* Exercise *
Write out every line of the material exactly as it appears.

* Extracted information *
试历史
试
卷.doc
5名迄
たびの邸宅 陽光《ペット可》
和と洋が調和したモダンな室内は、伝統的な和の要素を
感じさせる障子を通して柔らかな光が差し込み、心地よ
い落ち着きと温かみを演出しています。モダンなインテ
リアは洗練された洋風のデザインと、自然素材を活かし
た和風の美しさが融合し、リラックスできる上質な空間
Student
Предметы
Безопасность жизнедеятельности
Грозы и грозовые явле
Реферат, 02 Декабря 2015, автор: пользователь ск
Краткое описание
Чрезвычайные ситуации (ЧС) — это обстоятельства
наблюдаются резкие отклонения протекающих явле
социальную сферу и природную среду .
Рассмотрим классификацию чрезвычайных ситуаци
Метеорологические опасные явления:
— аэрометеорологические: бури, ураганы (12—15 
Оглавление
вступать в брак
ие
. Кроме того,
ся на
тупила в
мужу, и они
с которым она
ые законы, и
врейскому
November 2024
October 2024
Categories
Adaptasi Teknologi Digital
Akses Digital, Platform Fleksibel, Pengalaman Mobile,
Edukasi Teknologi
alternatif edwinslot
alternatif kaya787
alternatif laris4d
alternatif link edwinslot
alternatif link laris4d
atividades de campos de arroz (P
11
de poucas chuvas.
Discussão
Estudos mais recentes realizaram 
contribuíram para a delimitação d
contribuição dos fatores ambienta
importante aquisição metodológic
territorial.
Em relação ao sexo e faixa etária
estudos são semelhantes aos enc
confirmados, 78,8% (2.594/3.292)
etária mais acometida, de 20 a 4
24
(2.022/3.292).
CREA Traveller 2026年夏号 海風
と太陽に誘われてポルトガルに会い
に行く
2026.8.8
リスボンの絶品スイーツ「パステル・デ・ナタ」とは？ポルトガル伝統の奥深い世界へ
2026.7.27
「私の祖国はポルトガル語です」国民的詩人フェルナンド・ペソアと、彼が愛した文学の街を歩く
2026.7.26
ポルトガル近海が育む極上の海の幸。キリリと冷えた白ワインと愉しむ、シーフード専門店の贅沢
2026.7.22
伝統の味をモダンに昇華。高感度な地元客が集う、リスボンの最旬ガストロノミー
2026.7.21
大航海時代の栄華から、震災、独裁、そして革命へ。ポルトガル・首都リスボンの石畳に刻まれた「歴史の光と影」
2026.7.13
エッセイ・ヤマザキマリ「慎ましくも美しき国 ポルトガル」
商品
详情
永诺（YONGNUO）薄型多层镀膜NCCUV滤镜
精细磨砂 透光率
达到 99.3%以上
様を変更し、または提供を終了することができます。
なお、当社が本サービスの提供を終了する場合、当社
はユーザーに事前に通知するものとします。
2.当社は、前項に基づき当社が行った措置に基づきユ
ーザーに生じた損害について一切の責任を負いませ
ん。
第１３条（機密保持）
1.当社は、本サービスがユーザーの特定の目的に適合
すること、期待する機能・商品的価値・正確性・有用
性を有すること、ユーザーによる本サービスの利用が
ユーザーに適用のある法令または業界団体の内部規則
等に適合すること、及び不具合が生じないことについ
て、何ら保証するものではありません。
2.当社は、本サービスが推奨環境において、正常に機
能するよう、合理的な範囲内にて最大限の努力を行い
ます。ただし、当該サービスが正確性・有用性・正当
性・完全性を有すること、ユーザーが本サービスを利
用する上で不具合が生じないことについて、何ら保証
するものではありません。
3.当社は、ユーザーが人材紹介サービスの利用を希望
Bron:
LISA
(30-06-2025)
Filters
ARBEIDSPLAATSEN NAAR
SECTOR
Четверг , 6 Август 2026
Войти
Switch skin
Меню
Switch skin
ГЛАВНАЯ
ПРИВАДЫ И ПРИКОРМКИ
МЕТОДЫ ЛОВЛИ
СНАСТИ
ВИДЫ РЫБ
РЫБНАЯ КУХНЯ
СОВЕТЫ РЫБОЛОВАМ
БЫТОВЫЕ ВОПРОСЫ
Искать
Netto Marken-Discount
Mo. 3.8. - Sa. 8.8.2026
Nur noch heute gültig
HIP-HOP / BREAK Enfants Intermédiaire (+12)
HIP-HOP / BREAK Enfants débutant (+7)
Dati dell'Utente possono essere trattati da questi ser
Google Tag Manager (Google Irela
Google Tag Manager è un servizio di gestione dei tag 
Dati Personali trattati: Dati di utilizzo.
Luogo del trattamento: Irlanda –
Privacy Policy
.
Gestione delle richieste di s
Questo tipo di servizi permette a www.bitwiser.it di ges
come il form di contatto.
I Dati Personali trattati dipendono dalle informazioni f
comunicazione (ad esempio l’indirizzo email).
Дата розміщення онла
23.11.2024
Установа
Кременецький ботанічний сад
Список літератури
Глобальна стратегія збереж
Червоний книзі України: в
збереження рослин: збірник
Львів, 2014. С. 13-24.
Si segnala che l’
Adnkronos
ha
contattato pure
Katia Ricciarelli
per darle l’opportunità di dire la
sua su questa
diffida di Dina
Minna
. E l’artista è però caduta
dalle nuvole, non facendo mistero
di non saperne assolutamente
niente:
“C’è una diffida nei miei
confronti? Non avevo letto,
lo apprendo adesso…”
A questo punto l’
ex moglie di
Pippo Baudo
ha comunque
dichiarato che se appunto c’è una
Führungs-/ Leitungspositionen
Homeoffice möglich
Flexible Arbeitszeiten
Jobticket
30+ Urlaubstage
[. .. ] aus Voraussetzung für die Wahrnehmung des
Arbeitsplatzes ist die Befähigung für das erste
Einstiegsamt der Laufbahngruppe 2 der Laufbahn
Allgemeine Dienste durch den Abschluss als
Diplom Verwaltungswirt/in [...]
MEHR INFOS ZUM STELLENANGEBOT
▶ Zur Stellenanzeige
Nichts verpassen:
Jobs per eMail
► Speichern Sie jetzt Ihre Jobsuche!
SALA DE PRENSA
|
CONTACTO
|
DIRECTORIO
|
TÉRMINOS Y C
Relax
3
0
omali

* Task answer *
试历史
试
卷.doc
5名迄
たびの邸宅 陽光《ペット可》
和と洋が調和したモダンな室内は、伝統的な和の要素を
感じさせる障子を通して柔らかな光が差し込み、心地よ
い落ち着きと温かみを演出しています。モダンなインテ
リアは洗練された洋風のデザインと、自然素材を活かし
た和風の美しさが融合し、リラックスできる上質な空間
Student
Предметы
Безопасность жизнедеятельности
Грозы и грозовые явле
Реферат, 02 Декабря 2015, автор: пользователь ск
Краткое описание
Чрезвычайные ситуации (ЧС) — это обстоятельства
наблюдаются резкие отклонения протекающих явле
социальную сферу и природную среду .
Рассмотрим классификацию чрезвычайных ситуаци
Метеорологические опасные явления:
— аэрометеорологические: бури, ураганы (12—15 
Оглавление
вступать в брак
ие
. Кроме того,
ся на
тупила в
мужу, и они
с которым она
ые законы, и
врейскому
November 2024
October 2024
Categories
Adaptasi Teknologi Digital
Akses Digital, Platform Fleksibel, Pengalaman Mobile,
Edukasi Teknologi
alternatif edwinslot
alternatif kaya787
alternatif laris4d
alternatif link edwinslot
alternatif link laris4d
atividades de campos de arroz (P
11
de poucas chuvas.
Discussão
Estudos mais recentes realizaram 
contribuíram para a delimitação d
contribuição dos fatores ambienta
importante aquisição metodológic
territorial.
Em relação ao sexo e faixa etária
estudos são semelhantes aos enc
confirmados, 78,8% (2.594/3.292)
etária mais acometida, de 20 a 4
24
(2.022/3.292).
CREA Traveller 2026年夏号 海風
と太陽に誘われてポルトガルに会い
に行く
2026.8.8
リスボンの絶品スイーツ「パステル・デ・ナタ」とは？ポルトガル伝統の奥深い世界へ
2026.7.27
「私の祖国はポルトガル語です」国民的詩人フェルナンド・ペソアと、彼が愛した文学の街を歩く
2026.7.26
ポルトガル近海が育む極上の海の幸。キリリと冷えた白ワインと愉しむ、シーフード専門店の贅沢
2026.7.22
伝統の味をモダンに昇華。高感度な地元客が集う、リスボンの最旬ガストロノミー
2026.7.21
大航海時代の栄華から、震災、独裁、そして革命へ。ポルトガル・首都リスボンの石畳に刻まれた「歴史の光と影」
2026.7.13
エッセイ・ヤマザキマリ「慎ましくも美しき国 ポルトガル」
商品
详情
永诺（YONGNUO）薄型多层镀膜NCCUV滤镜
精细磨砂 透光率
达到 99.3%以上
様を変更し、または提供を終了することができます。
なお、当社が本サービスの提供を終了する場合、当社
はユーザーに事前に通知するものとします。
2.当社は、前項に基づき当社が行った措置に基づきユ
ーザーに生じた損害について一切の責任を負いませ
ん。
第１３条（機密保持）
1.当社は、本サービスがユーザーの特定の目的に適合
すること、期待する機能・商品的価値・正確性・有用
性を有すること、ユーザーによる本サービスの利用が
ユーザーに適用のある法令または業界団体の内部規則
等に適合すること、及び不具合が生じないことについ
て、何ら保証するものではありません。
2.当社は、本サービスが推奨環境において、正常に機
能するよう、合理的な範囲内にて最大限の努力を行い
ます。ただし、当該サービスが正確性・有用性・正当
性・完全性を有すること、ユーザーが本サービスを利
用する上で不具合が生じないことについて、何ら保証
するものではありません。
3.当社は、ユーザーが人材紹介サービスの利用を希望
Bron:
LISA
(30-06-2025)
Filters
ARBEIDSPLAATSEN NAAR
SECTOR
Четверг , 6 Август 2026
Войти
Switch skin
Меню
Switch skin
ГЛАВНАЯ
ПРИВАДЫ И ПРИКОРМКИ
МЕТОДЫ ЛОВЛИ
СНАСТИ
ВИДЫ РЫБ
РЫБНАЯ КУХНЯ
СОВЕТЫ РЫБОЛОВАМ
БЫТОВЫЕ ВОПРОСЫ
Искать
Netto Marken-Discount
Mo. 3.8. - Sa. 8.8.2026
Nur noch heute gültig
HIP-HOP / BREAK Enfants Intermédiaire (+12)
HIP-HOP / BREAK Enfants débutant (+7)
Dati dell'Utente possono essere trattati da questi ser
Google Tag Manager (Google Irela
Google Tag Manager è un servizio di gestione dei tag 
Dati Personali trattati: Dati di utilizzo.
Luogo del trattamento: Irlanda –
Privacy Policy
.
Gestione delle richieste di s
Questo tipo di servizi permette a www.bitwiser.it di ges
come il form di contatto.
I Dati Personali trattati dipendono dalle informazioni f
comunicazione (ad esempio l’indirizzo email).
Дата розміщення онла
23.11.2024
Установа
Кременецький ботанічний сад
Список літератури
Глобальна стратегія збереж
Червоний книзі України: в
збереження рослин: збірник
Львів, 2014. С. 13-24.
Si segnala che l’
Adnkronos
ha
contattato pure
Katia Ricciarelli
per darle l’opportunità di dire la
sua su questa
diffida di Dina
Minna
. E l’artista è però caduta
dalle nuvole, non facendo mistero
di non saperne assolutamente
niente:
“C’è una diffida nei miei
confronti? Non avevo letto,
lo apprendo adesso…”
A questo punto l’
ex moglie di
Pippo Baudo
ha comunque
dichiarato che se appunto c’è una
Führungs-/ Leitungspositionen
Homeoffice möglich
Flexible Arbeitszeiten
Jobticket
30+ Urlaubstage
[. .. ] aus Voraussetzung für die Wahrnehmung des
Arbeitsplatzes ist die Befähigung für das erste
Einstiegsamt der Laufbahngruppe 2 der Laufbahn
Allgemeine Dienste durch den Abschluss als
Diplom Verwaltungswirt/in [...]
MEHR INFOS ZUM STELLENANGEBOT
▶ Zur Stellenanzeige
Nichts verpassen:
Jobs per eMail
► Speichern Sie jetzt Ihre Jobsuche!
SALA DE PRENSA
|
CONTACTO
|
DIRECTORIO
|
TÉRMINOS Y C
Relax
3
0
omali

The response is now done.